Starforce Mega Man has some good points, and is overall fun to imagine being playable but ultimately doesn't bring much to the table that hasn't been done before in smash bros. Another problem is just some lack of info and/or questionable inputs, but don't let that deter you. Read up on some of the other sets and you'll definitely improve on the next one.

darth meanie

Smash Journeyman
Jun 6, 2008
I like the highlight method, but I think that the composite score isn't likely to be that meaningful. It might be better to just include as many highlights, positive or negative, as you need, and avoid trying to mathematically reach a score that way.


Smash Hero
Oct 5, 2008
Dedham, MA
Maybe, I also think it could be a good way to see what points "make" a set for me.

Lemme try with a few more sets to see how it goes...

darth meanie

Smash Journeyman
Jun 6, 2008
Good thoughts, my concept with the forward special was that it would be more useful as a move from further range, a zoning move that would prevent opponents from rushing in from further away. It can also be used in the air, especially against enemies trying to return to the stage or maneuver around her powerhouse forward defenses. The forward tilt was mostly trying to include that other element of the character. Prone abuse was not the goal alone, but an element I added in.

I meant to do an edit of her but it fell to the backburner. I'll try to get it done for sure.

EDIT: oh, did you think Mami was stuck for the duration of the forward special? She is only stuck as long as it takes her to throw the magic out. She can act freely well before the ribbons appear.


Smash Hero
Oct 5, 2008
Dedham, MA
Right, but during said time the foe is in no danger as she does that animation, and gets to close in. Even if she is free before the ribbons appear, the foe is most likely not in range anymore and in fact in her face.


Smash Lord
Apr 26, 2007
Las Vegas, Nevada
Comment Corner updated, albeit with some...weird glitches (Like Kalmar's SSB Luigi comment making 3 collapse tags and SSB Luigi randomly getting a huge break in it no matter how I try to remove it)

Darka Falzazzo

We start with a minor grammatical nitpick: It should probably say "if Falz is KOd OR after 15 seconds" on the grab.

Dark Falz Remix is definately an improvement over the old Dark Falz, which was...not very good, to put it lightly. But Falz Remix is an excellent improvement: The addition of Chaos Sorcerers is a nice touch and I quite enjoy how you work in Falz's smash attack charge ability, while the functionality of souls being stolen is greatly improved and made less broken. The bullet hell is pretty good, though it does lead into one of the issues I have with the set: Later on, some of the projectiles seem quite superflous, making moves that seem to exist just to be another projectile. The playstyle between the bullet hell, soul corruption, Chaos Sorcerers and the F-Smash is all pretty nice, however.

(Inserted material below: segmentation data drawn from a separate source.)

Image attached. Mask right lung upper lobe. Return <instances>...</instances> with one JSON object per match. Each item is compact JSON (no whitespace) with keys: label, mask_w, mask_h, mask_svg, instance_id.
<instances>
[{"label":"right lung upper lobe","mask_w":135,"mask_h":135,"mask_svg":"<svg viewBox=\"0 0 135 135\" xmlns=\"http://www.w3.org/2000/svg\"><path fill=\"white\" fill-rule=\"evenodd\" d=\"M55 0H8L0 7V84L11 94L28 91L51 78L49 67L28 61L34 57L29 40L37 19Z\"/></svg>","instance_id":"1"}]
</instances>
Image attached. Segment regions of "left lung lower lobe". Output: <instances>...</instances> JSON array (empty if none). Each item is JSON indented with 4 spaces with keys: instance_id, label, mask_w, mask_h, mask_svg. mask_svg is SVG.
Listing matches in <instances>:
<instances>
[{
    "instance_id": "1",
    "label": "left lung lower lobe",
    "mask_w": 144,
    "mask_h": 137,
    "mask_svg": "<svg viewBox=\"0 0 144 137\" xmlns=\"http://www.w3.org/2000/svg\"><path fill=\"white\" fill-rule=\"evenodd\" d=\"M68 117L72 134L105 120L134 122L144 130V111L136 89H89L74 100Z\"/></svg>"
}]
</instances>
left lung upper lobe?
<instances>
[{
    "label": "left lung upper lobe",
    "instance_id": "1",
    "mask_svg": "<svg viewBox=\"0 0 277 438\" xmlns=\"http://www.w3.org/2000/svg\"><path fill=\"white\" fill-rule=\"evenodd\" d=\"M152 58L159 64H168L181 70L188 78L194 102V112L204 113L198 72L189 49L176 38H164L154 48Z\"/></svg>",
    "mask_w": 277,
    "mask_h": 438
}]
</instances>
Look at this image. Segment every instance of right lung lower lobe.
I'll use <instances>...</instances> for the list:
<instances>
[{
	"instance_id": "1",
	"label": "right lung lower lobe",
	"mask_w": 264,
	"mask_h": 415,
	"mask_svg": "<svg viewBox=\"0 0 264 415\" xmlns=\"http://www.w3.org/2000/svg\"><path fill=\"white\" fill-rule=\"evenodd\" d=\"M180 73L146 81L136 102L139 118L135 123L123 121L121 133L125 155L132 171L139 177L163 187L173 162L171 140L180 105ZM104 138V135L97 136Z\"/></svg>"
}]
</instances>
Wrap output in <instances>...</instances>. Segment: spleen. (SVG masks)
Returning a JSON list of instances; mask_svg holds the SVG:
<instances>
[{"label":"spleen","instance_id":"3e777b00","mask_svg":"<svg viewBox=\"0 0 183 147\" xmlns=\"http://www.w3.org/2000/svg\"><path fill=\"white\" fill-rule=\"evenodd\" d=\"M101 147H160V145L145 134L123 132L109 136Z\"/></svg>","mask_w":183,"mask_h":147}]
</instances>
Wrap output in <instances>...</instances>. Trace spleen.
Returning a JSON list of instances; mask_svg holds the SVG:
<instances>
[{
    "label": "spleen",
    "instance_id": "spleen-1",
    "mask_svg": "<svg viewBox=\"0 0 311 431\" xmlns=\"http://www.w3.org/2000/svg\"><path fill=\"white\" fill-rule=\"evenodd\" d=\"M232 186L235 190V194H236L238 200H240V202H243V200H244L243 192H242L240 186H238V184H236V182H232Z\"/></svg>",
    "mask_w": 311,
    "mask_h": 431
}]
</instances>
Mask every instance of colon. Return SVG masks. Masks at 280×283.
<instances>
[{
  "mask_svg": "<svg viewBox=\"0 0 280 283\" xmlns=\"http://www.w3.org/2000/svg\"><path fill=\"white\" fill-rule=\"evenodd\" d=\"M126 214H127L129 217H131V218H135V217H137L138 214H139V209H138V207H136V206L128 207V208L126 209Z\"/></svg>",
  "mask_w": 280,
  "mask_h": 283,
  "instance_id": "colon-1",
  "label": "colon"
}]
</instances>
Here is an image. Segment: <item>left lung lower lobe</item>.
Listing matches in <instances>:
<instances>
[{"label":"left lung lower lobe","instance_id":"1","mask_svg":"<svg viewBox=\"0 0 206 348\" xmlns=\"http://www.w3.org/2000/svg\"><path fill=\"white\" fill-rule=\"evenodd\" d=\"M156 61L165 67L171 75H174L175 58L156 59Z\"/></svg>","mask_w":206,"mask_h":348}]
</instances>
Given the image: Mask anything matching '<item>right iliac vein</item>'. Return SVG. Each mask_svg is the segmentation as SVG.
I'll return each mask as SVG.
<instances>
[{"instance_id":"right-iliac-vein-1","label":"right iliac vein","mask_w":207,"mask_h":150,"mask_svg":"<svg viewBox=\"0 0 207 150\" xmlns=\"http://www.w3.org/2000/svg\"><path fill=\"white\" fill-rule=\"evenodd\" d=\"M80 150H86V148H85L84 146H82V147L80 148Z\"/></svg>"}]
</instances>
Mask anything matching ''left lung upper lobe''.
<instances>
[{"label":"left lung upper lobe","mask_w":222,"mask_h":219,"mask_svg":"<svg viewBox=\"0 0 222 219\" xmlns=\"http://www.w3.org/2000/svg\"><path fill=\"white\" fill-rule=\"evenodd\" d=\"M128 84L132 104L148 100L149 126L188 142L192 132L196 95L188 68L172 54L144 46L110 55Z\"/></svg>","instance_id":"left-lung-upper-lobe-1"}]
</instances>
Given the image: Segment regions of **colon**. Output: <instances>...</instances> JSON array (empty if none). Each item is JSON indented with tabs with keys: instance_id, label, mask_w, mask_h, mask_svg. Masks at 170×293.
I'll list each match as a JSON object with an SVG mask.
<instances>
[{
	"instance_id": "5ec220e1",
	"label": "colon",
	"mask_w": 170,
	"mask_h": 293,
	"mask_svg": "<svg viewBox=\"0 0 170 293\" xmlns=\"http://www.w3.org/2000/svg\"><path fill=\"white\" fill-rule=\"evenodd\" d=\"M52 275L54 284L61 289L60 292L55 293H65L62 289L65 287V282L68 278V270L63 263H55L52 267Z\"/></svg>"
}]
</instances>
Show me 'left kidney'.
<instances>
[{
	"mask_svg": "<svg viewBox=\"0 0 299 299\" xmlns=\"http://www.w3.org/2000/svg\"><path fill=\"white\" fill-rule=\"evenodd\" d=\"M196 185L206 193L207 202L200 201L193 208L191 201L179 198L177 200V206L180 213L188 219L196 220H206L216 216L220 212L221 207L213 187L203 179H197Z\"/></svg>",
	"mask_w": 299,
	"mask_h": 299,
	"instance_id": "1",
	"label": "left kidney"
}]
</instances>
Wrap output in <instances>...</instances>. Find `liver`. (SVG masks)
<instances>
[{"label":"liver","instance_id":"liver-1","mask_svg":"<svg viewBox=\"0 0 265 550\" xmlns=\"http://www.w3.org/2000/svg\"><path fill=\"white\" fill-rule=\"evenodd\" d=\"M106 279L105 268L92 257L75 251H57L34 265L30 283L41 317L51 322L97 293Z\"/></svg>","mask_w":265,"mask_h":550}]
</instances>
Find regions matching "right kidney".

Complaint-wise...I feel like you abused the Chaos Sorcerer's chargeness towards the end. They didn't really need all that stuff aside from helping Falz charge his smashes: that was already cool enough. The added stuff felt like it just bogged it down a little. I was also slightly dissapointed in how having two souls in one opponent was used. I felt that, while what is there is good, it could have been a lot better with some higher uses of this, such as stuff that does one thing to one end and another to the end stitched inside. The playstyle is good without it, but I would have loved to have seen that over the latter Chaos Sorcerer stuff and the superflous D-Tilt.

But with a solid overall playstyle combined with some creative ideas, I daresay your contest is over to a jolly good start, Sir ForwardArrow.


Smash Apprentice
Mar 7, 2013
Comment Corner updated, albeit with some...weird glitches (Like Kalmar's SSB Luigi comment making 3 collapse tags and SSB Luigi randomly getting a huge break in it no matter how I try to remove it)
It's probably twisting SmashBoards with it's very presence. What kind of monstrosity did you create???